Copy out every line of the data that has the word "instructions" somewhere in it.

Page layout parsing data:

-------

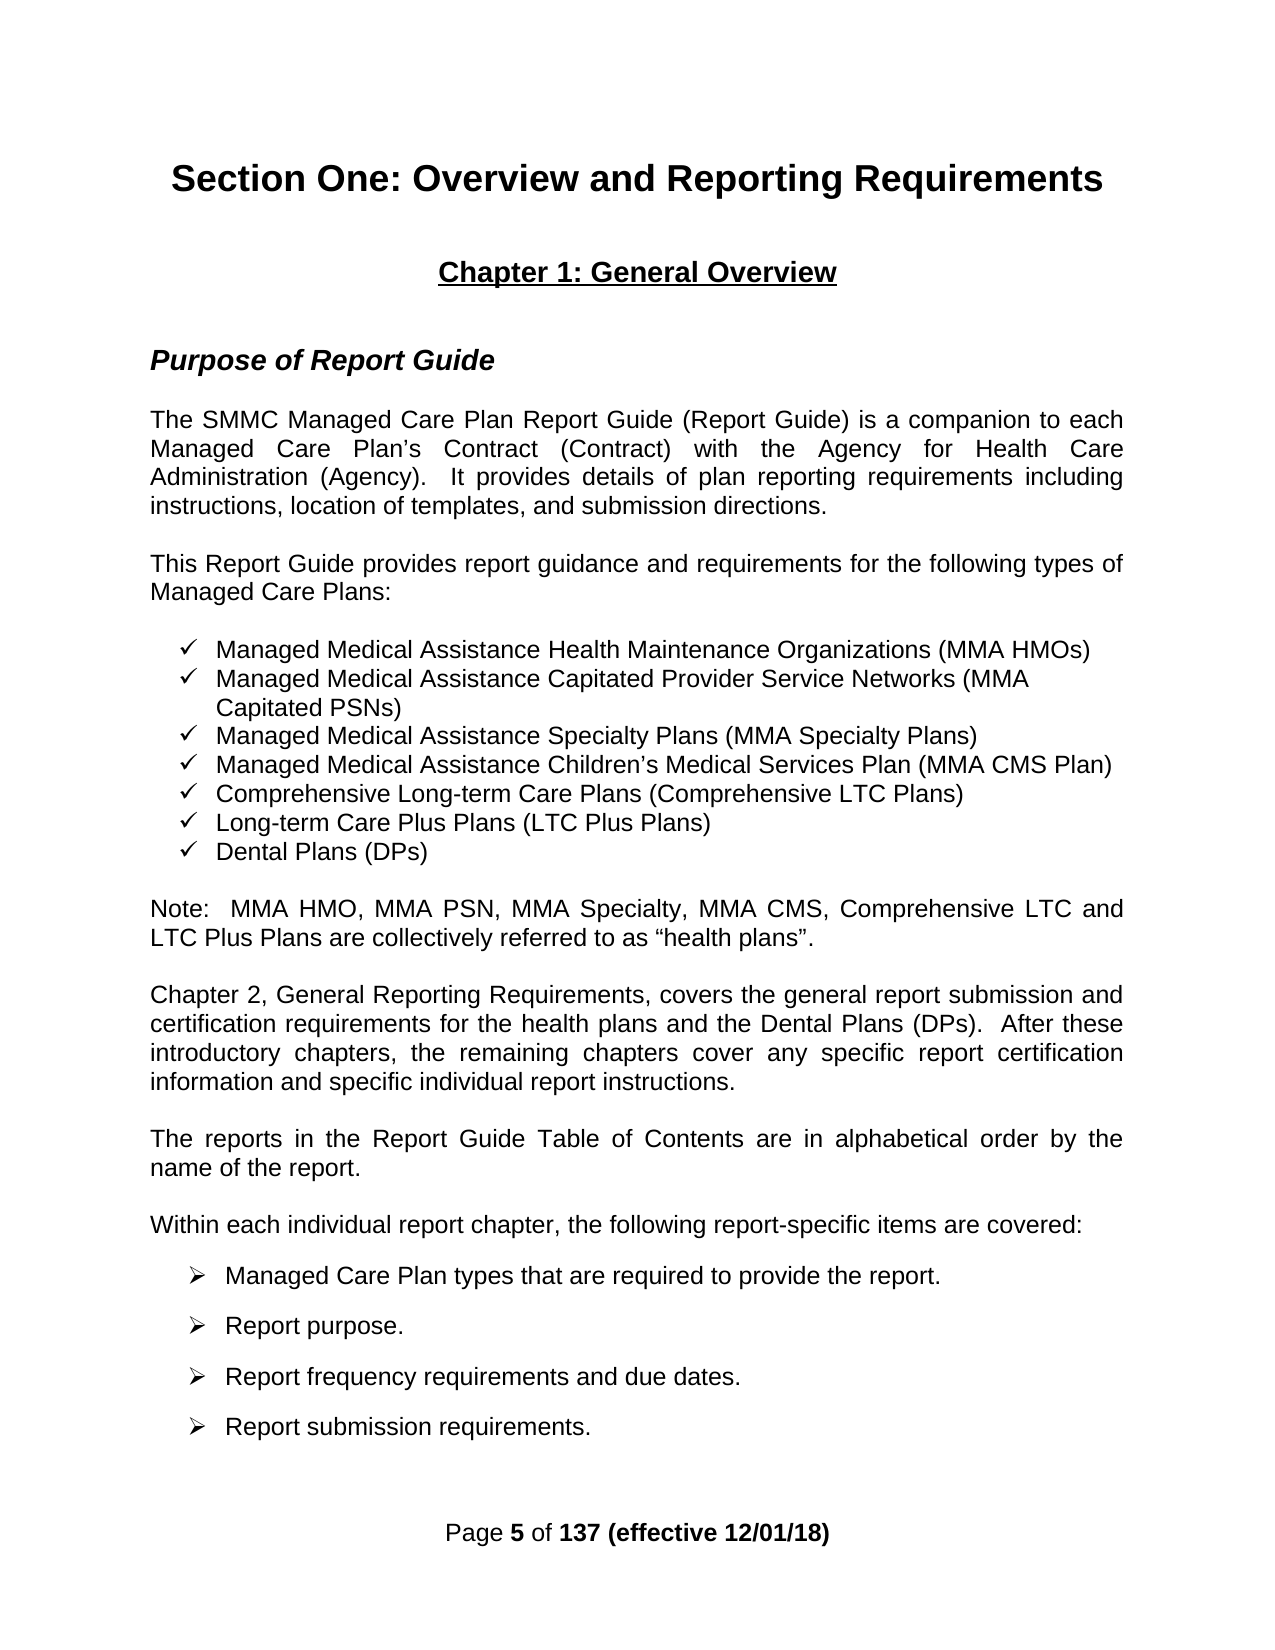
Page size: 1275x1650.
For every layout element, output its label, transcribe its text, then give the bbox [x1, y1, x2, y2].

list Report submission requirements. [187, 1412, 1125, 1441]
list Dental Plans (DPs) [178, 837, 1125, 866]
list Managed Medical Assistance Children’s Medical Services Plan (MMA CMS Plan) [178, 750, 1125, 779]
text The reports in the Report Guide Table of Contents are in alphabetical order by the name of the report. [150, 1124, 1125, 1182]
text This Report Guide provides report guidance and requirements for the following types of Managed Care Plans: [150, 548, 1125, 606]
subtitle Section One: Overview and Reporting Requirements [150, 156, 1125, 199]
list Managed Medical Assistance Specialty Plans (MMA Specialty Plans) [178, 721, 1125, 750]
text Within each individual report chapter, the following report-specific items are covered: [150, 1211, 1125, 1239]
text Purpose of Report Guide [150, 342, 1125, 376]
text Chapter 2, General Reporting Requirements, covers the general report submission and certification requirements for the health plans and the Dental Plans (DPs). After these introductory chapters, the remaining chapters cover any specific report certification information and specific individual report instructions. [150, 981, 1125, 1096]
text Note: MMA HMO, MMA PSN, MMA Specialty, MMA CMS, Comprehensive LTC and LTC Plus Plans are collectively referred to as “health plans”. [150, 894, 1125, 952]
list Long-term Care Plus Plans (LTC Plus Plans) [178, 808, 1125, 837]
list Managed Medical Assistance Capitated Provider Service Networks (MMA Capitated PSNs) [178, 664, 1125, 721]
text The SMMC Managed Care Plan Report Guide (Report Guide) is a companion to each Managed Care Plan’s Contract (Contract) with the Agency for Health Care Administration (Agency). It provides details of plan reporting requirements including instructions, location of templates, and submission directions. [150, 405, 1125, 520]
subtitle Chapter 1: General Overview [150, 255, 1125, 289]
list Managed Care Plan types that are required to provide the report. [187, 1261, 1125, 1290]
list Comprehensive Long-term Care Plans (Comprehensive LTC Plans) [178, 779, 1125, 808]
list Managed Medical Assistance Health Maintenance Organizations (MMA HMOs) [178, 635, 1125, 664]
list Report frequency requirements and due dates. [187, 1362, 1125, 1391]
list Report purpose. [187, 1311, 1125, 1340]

-------

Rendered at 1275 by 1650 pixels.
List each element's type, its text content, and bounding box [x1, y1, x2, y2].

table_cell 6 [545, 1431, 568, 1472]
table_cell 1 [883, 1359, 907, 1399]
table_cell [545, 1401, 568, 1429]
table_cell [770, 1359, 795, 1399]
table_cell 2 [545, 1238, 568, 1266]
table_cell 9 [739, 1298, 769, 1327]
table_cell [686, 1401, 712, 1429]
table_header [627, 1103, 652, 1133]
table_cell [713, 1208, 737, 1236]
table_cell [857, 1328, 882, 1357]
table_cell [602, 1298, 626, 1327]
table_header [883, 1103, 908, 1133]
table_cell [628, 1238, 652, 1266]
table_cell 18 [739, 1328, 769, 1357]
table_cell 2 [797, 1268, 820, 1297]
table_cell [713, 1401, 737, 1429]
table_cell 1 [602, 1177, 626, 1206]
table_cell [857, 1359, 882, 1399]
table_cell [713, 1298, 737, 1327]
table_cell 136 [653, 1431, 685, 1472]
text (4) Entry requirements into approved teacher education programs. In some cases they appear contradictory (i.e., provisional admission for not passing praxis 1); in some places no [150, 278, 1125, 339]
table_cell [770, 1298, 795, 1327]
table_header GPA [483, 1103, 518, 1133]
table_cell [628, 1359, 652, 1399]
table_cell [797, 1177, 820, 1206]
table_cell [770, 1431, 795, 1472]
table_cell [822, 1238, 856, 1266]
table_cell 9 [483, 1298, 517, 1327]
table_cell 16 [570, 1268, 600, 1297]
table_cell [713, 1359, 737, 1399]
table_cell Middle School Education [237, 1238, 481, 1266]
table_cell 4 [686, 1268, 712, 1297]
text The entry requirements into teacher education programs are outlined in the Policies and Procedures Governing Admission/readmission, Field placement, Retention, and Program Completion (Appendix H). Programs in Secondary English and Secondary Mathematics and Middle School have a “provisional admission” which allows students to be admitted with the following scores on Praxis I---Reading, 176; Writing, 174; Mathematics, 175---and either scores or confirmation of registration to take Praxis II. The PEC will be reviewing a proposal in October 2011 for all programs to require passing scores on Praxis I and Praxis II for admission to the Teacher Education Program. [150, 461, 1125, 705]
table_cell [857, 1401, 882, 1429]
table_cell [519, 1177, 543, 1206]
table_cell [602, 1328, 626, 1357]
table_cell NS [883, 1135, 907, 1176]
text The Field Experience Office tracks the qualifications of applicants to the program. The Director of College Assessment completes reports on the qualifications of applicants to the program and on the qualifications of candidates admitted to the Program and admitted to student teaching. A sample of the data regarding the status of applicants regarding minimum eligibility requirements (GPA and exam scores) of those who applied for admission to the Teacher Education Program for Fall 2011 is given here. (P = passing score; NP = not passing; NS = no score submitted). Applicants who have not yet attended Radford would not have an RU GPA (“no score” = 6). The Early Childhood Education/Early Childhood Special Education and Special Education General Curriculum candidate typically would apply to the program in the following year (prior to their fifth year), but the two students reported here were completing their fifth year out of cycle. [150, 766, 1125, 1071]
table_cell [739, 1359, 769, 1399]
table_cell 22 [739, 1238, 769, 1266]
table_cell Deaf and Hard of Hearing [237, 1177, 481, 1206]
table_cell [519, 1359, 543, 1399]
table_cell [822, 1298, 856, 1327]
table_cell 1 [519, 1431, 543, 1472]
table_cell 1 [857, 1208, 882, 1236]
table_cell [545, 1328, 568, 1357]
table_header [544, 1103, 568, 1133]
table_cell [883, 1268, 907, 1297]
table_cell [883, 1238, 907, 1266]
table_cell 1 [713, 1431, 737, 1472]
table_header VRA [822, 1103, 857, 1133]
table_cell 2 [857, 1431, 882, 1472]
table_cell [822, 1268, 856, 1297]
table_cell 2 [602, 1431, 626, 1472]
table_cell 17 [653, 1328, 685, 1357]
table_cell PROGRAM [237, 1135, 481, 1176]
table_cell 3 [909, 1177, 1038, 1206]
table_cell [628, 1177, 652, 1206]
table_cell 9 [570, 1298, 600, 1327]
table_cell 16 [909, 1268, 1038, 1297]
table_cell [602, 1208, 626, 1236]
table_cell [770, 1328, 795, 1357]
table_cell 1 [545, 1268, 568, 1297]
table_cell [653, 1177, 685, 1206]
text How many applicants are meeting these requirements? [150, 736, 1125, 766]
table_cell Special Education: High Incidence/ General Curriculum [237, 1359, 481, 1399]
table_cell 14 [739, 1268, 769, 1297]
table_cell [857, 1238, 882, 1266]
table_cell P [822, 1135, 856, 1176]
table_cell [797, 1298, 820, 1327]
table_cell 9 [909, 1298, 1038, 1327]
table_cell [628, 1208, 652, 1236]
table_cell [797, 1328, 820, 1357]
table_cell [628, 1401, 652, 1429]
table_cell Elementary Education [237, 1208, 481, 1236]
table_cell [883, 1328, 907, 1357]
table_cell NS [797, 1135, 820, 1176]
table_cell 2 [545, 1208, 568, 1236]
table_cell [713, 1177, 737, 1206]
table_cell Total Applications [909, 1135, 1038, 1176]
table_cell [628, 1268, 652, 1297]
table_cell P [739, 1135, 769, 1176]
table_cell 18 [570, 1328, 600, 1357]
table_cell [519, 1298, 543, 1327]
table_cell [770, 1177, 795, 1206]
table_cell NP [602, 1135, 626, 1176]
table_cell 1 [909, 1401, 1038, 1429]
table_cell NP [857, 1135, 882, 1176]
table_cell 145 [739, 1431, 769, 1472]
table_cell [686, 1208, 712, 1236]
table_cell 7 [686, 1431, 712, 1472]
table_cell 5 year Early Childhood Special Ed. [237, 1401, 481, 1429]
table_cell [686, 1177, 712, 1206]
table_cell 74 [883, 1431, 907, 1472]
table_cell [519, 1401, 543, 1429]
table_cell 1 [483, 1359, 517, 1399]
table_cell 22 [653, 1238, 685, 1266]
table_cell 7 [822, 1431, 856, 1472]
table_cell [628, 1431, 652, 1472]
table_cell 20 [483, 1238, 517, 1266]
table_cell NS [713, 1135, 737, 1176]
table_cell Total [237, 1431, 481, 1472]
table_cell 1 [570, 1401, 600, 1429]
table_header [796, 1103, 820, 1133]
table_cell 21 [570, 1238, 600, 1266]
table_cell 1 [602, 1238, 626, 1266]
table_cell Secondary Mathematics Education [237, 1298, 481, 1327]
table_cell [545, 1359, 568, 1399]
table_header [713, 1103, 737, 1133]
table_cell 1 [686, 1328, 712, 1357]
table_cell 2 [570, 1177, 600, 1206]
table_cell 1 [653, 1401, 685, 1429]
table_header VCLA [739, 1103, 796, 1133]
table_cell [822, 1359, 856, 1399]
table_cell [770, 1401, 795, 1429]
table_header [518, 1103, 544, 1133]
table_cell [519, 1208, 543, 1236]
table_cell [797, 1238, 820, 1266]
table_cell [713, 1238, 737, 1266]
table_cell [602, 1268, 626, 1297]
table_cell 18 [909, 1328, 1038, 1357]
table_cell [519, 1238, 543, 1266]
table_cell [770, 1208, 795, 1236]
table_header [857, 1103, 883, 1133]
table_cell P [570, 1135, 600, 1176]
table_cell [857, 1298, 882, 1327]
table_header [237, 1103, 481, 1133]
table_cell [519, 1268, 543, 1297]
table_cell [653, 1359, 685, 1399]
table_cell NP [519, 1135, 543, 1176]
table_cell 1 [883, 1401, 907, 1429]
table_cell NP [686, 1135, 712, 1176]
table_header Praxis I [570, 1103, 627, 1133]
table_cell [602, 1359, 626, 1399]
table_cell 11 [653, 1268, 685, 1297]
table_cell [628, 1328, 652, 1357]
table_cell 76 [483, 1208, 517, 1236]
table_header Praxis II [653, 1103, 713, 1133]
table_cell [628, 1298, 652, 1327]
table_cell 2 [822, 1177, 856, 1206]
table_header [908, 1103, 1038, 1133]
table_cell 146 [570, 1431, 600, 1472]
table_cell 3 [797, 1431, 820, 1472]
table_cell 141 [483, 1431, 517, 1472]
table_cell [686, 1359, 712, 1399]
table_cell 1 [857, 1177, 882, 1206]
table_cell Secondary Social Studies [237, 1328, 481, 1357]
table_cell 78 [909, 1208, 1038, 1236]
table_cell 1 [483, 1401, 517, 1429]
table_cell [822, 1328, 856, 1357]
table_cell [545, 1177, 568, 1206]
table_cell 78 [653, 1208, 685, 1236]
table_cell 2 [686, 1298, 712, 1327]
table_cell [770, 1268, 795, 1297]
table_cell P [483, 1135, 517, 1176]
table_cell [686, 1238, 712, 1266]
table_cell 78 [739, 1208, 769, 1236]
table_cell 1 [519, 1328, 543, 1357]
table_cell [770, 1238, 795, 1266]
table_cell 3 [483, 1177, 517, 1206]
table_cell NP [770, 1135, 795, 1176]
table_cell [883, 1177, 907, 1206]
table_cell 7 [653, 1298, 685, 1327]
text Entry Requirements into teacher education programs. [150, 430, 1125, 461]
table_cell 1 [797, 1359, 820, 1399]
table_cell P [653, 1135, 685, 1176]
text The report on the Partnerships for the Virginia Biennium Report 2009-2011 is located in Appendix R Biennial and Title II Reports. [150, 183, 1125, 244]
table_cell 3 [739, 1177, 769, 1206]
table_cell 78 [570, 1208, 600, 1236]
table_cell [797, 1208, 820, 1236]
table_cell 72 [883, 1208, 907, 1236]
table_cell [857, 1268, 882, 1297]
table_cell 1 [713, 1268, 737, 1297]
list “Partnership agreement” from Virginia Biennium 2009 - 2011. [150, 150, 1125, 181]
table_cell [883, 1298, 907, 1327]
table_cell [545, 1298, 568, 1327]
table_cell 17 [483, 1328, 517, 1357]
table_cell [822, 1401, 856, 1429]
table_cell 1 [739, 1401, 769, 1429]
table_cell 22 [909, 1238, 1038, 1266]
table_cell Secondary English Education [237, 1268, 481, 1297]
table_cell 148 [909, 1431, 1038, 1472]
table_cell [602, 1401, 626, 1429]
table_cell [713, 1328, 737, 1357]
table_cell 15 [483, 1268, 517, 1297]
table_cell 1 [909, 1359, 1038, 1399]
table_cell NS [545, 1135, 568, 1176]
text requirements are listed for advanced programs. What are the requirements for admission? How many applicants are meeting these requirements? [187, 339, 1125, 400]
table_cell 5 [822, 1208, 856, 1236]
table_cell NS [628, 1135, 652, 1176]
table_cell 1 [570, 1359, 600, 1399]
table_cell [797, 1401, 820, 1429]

-------

- _TASK SOLUTION_
text Chapter 2, General Reporting Requirements, covers the general report submission and certification requirements for the health plans and the Dental Plans (DPs). After these introductory chapters, the remaining chapters cover any specific report certification information and specific individual report instructions. [150, 981, 1125, 1096]
text The SMMC Managed Care Plan Report Guide (Report Guide) is a companion to each Managed Care Plan’s Contract (Contract) with the Agency for Health Care Administration (Agency). It provides details of plan reporting requirements including instructions, location of templates, and submission directions. [150, 405, 1125, 520]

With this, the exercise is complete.